Theorem 3.42 (Wedhorn and Görtz "Algebraic Geometry") states that, for $X = \operatorname{Spec} A$, there is a bijection between ideals of $A$ and closed subsechemes of $A$ given by $\mathfrak{a} \mapsto V(\mathfrak{a})$ (where the structural sheaf in $V(\mathfrak{a})$ is given by the pushforward of the structural sheaf of $\operatorname{Spec}(A/\mathfrak{a})$ via the canonical homeomorphism $\operatorname{Spec} A/\mathfrak{a} \to V(\mathfrak{a})$).
In order to prove this, he argues that it is enough that prove that if $i: Z \to X$ is the inclusion morphism and the associated map $\varphi: A \to \Gamma(Z, \mathscr{O}_Z)$ is injective, then $i$ is an isomorphism.
First, he shows that from the previous hypothesis, it follows that $i$ is a homeomorphism. So now we assume that $Z$ and $X$ have the same underlying topological space. In order to show that $\mathscr{O}_X \to \mathscr{O}_Z$ is an isomorphism, we have only to show that it is injective (because $i$ is a closed immersion). Then they set of to prove injectivity in the stalks. Let $x \in Z$, with $\mathfrak{p}_x$ the associated prime ideal in $A$, and consider the morphism $\mathscr{O}_{X, x} = A_{\mathfrak{p}_x} \to \mathscr{O}_{Z, x}$. It is enough to show that for each $g \in A$ such that $\frac{g}{1} \in \operatorname{ker}(\mathscr{O}_{X, x} \to \mathscr{O}_{Z, x})$, $g = 0$. To prove this, the book says we whould consider a finite open covering $Z = U \cup \bigcup_i U_i$ satisfying:
$(U, \mathscr{O}_Z|_U)$, $(U_i, \mathscr{O}_Z|_{U_i})$ are affine schemes.

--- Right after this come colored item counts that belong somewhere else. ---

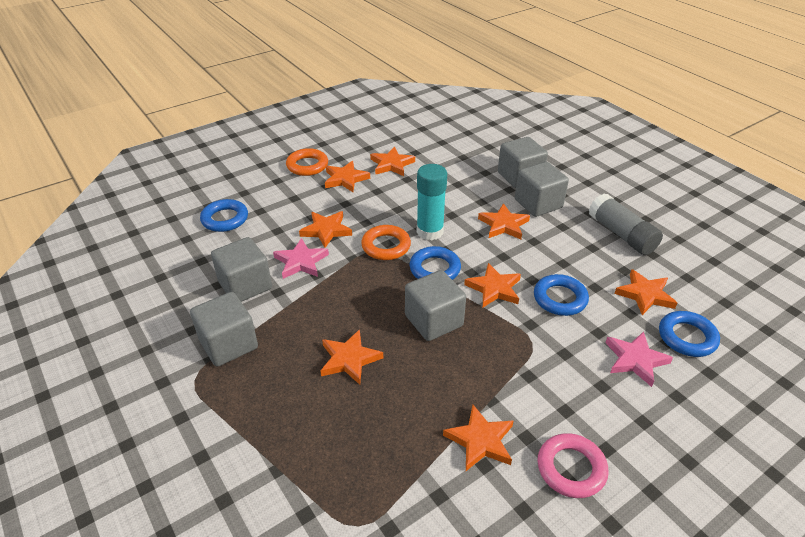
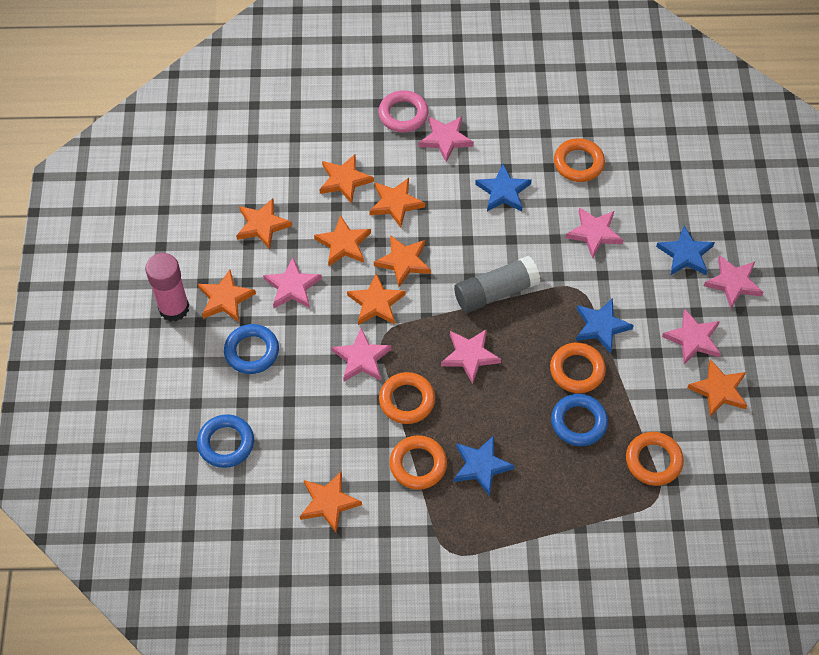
blue ring: [200,199,248,232] [409,246,461,280] [534,274,589,316] [659,311,720,357] = 4 -> [197,414,254,468] [224,324,279,374] [551,394,608,446] = 3
blue star: none = 0 -> [453,436,515,496] [475,164,532,211] [576,298,634,354] [656,226,715,275] = 4
grey cube: [190,292,258,367] [211,237,272,302] [405,270,466,341] [498,137,548,188] [515,162,569,217] = 5 -> none = 0
orange ring: [286,148,328,176] [361,225,411,260] = 2 -> [379,372,435,424] [389,435,447,490] [550,343,606,393] [554,138,605,182] [626,432,684,486] = 5
orange star: [299,211,352,248] [321,329,383,385] [325,161,370,192] [370,147,415,176] [443,405,513,471] [464,263,521,307] [478,203,530,239] [614,269,677,315] = 8 -> [198,270,256,322] [236,198,292,249] [300,471,362,533] [314,215,371,266] [319,154,374,204] [347,273,406,325] [369,178,425,228] [374,235,431,287] [687,359,747,417] = 9
pink glue stick: none = 0 -> [145,253,189,322] = 1
pink star: [273,238,329,279] [605,331,673,387] = 2 -> [263,258,322,308] [332,328,392,382] [419,116,474,163] [441,329,501,384] [565,207,623,259] [662,309,721,364] [704,255,764,309] = 7
turquoise glue stick: [417,164,447,240] = 1 -> none = 0

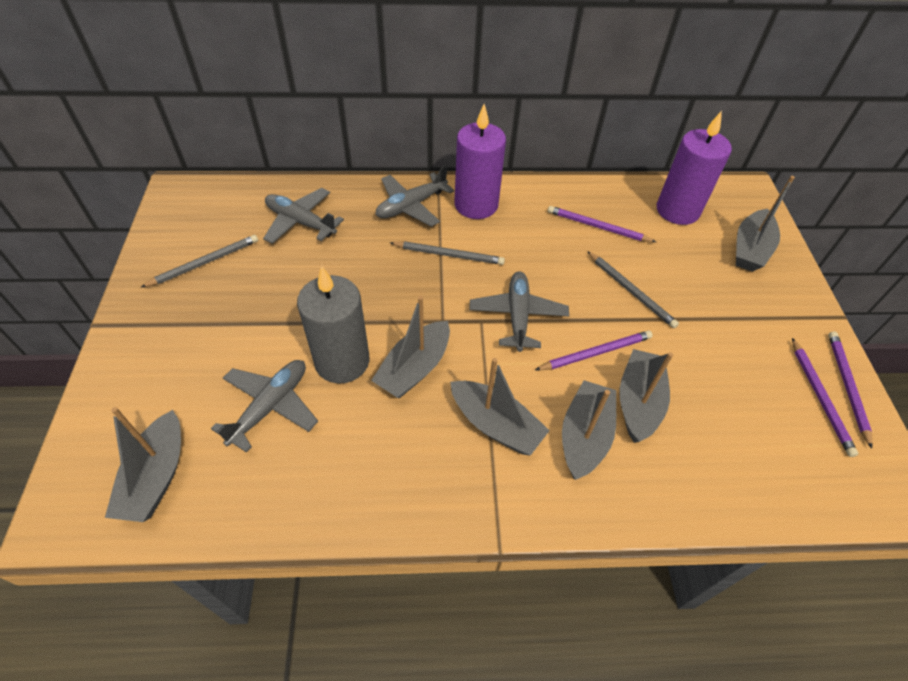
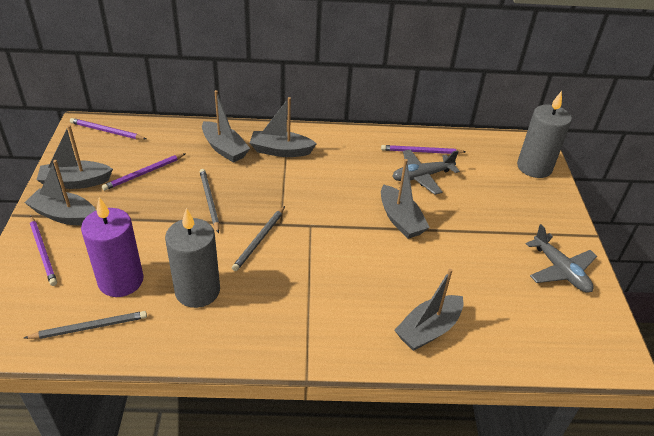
grey candle: [297,266,369,384] = 1 -> [165,208,220,308] [517,91,572,178] = 2
grey plane: [211,360,318,453] [263,188,344,244] [376,165,454,227] [469,271,569,352] = 4 -> [392,149,460,195] [526,224,597,293] = 2
purple candle: [454,104,506,219] [657,111,732,225] = 2 -> [81,197,144,297] = 1

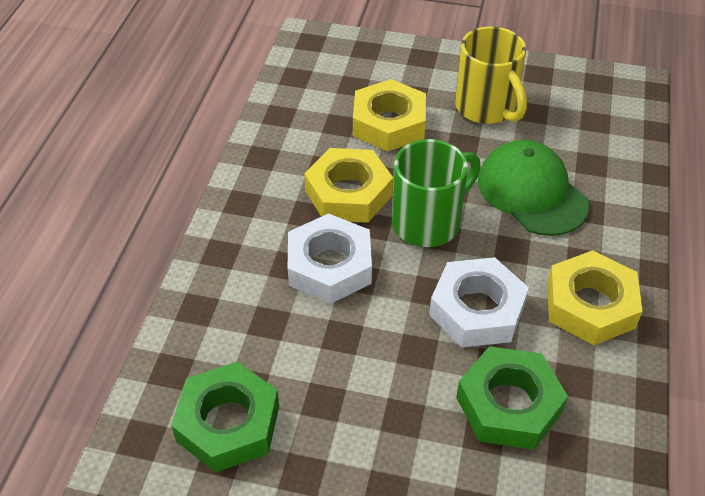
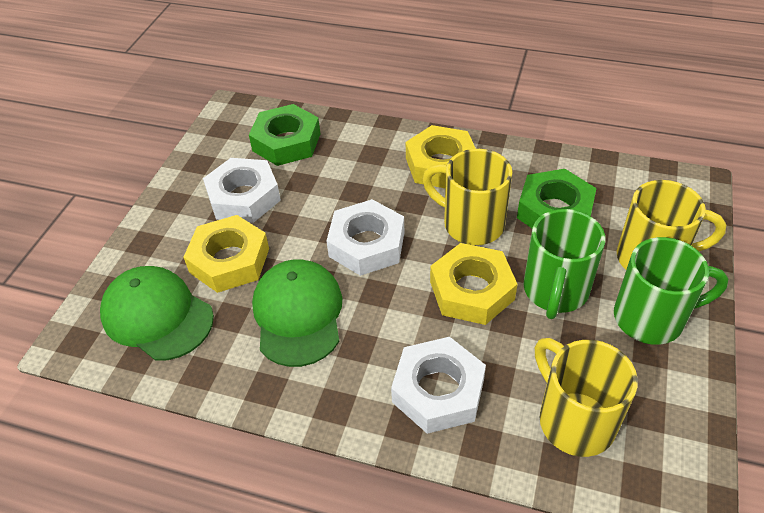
green cap: [478,140,589,236] = 1 -> [100,266,214,361] [252,259,342,367] = 2
green mug: [392,139,481,247] = 1 -> [523,209,605,319] [614,237,728,345] = 2
white nut: [288,213,372,304] [429,257,529,347] = 2 -> [203,158,281,223] [326,199,404,276] [391,337,486,434] = 3
yellow mug: [455,26,527,124] = 1 -> [423,149,512,245] [535,338,638,457] [617,180,726,270] = 3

$\varphi(g)|_U = 0, x \in U$ and $x \notin U_i$ for each $i$.
The first time I wrote the question I assumed that $U$ was fixed because we get it by choosing an affine neighborhood of $x$ such that $\varphi(g)|_U = 0$. But I guess it must be defined at the same time as the other $U_i$. I don't know why this open cover exists.